### TASK STATEMENT
Pick each line containing "bold" out of the records.

════════════════════

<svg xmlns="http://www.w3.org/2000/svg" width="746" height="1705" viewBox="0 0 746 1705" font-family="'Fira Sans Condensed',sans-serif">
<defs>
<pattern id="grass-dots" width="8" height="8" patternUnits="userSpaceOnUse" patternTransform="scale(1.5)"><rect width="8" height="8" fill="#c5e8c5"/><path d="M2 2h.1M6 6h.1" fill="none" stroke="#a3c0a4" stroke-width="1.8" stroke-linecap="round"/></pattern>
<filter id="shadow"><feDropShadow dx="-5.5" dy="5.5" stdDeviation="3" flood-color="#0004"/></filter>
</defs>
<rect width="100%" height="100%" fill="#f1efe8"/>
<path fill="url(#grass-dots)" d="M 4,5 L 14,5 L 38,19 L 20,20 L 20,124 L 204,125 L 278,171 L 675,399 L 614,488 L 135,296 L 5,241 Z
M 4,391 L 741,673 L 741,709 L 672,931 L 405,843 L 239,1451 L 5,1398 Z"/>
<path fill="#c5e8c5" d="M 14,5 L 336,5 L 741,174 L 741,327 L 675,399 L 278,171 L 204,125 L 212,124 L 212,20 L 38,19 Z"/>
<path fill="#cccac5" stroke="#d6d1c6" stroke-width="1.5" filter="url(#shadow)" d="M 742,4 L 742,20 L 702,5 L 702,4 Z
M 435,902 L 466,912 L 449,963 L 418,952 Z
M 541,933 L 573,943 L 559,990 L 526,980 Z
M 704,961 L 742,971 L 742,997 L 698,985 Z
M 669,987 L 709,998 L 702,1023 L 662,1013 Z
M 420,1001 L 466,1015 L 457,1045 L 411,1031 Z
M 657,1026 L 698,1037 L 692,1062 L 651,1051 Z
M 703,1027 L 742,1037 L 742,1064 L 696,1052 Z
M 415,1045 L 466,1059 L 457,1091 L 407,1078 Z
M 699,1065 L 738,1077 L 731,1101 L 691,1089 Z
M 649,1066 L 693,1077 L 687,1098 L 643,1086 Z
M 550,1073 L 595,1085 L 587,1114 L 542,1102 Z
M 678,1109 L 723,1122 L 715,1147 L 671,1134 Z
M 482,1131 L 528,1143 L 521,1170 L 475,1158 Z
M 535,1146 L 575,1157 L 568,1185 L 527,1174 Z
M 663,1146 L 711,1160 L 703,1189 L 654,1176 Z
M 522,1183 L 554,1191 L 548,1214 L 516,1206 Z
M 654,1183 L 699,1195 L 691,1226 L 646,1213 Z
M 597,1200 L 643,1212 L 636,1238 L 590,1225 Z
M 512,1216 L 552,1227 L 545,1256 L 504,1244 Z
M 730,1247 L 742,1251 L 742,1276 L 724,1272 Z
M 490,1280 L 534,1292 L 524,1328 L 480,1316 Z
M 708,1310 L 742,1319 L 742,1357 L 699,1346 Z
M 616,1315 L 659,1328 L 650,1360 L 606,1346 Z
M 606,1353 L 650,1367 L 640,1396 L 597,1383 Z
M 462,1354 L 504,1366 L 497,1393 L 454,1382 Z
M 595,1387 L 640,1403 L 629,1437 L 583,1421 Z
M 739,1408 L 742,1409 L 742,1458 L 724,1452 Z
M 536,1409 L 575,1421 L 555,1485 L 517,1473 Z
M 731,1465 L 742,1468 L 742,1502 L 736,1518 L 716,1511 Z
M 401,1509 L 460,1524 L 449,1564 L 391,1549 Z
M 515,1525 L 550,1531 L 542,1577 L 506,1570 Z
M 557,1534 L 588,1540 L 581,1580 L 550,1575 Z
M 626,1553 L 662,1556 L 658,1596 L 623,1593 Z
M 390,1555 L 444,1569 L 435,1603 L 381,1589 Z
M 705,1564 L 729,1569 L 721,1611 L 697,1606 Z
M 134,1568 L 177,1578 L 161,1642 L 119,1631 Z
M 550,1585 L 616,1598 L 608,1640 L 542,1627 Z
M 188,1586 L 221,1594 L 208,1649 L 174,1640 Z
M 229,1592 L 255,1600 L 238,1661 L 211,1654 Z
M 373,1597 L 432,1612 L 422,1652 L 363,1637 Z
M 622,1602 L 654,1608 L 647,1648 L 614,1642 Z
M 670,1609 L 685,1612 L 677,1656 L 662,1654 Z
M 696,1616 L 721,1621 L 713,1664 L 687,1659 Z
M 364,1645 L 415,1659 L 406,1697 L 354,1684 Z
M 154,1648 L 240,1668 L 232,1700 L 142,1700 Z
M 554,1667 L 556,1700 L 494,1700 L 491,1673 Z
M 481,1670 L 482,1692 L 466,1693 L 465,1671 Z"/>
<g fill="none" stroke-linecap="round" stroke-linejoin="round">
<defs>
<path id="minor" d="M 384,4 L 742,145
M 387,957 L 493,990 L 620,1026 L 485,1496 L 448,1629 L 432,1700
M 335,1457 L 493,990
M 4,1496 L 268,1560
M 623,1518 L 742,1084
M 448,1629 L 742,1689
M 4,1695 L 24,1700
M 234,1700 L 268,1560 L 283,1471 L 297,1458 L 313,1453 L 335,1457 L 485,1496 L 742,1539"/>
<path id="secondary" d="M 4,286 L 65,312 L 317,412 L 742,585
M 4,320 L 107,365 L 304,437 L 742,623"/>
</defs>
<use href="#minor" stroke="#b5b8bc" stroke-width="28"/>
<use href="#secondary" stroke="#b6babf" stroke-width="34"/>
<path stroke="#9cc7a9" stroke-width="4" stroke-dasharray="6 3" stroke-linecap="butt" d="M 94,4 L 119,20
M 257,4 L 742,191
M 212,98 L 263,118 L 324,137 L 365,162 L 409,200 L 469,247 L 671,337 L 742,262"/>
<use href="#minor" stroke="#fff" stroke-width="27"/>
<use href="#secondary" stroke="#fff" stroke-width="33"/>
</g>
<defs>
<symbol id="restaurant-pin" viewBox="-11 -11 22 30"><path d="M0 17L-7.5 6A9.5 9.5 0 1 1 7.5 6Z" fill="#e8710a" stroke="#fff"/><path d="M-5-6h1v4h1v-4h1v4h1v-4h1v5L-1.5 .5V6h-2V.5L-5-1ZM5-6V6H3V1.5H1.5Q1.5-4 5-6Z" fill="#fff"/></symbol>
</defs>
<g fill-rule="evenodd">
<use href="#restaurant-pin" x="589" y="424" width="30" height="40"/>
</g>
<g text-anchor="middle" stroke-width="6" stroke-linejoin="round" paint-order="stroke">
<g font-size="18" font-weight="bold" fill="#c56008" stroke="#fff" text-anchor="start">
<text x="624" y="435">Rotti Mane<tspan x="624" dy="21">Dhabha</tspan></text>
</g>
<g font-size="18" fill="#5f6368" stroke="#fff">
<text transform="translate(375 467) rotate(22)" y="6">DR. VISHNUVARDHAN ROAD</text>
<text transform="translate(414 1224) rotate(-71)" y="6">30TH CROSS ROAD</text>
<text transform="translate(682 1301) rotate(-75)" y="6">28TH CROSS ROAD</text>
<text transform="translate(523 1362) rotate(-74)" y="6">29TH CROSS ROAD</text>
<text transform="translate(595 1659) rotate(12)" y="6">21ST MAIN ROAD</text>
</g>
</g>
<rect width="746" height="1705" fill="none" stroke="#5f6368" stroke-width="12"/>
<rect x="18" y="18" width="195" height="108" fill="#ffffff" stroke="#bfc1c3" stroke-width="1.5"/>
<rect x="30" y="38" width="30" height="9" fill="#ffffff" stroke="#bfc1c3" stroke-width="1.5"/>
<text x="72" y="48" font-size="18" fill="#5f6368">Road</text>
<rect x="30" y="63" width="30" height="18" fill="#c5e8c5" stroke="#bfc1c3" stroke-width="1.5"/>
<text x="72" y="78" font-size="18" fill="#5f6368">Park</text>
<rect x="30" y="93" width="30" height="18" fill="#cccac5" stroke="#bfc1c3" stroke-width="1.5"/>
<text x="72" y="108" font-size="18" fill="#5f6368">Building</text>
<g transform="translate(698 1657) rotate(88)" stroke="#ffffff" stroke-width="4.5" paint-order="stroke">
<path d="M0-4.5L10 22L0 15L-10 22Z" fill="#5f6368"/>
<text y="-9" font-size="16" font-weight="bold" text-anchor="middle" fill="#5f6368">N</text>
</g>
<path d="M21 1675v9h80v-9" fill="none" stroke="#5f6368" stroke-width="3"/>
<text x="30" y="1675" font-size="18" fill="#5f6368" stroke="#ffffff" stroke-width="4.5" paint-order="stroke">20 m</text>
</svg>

════════════════════

### SOLVED EXERCISE
<g font-size="18" font-weight="bold" fill="#c56008" stroke="#fff" text-anchor="start">
<text y="-9" font-size="16" font-weight="bold" text-anchor="middle" fill="#5f6368">N</text>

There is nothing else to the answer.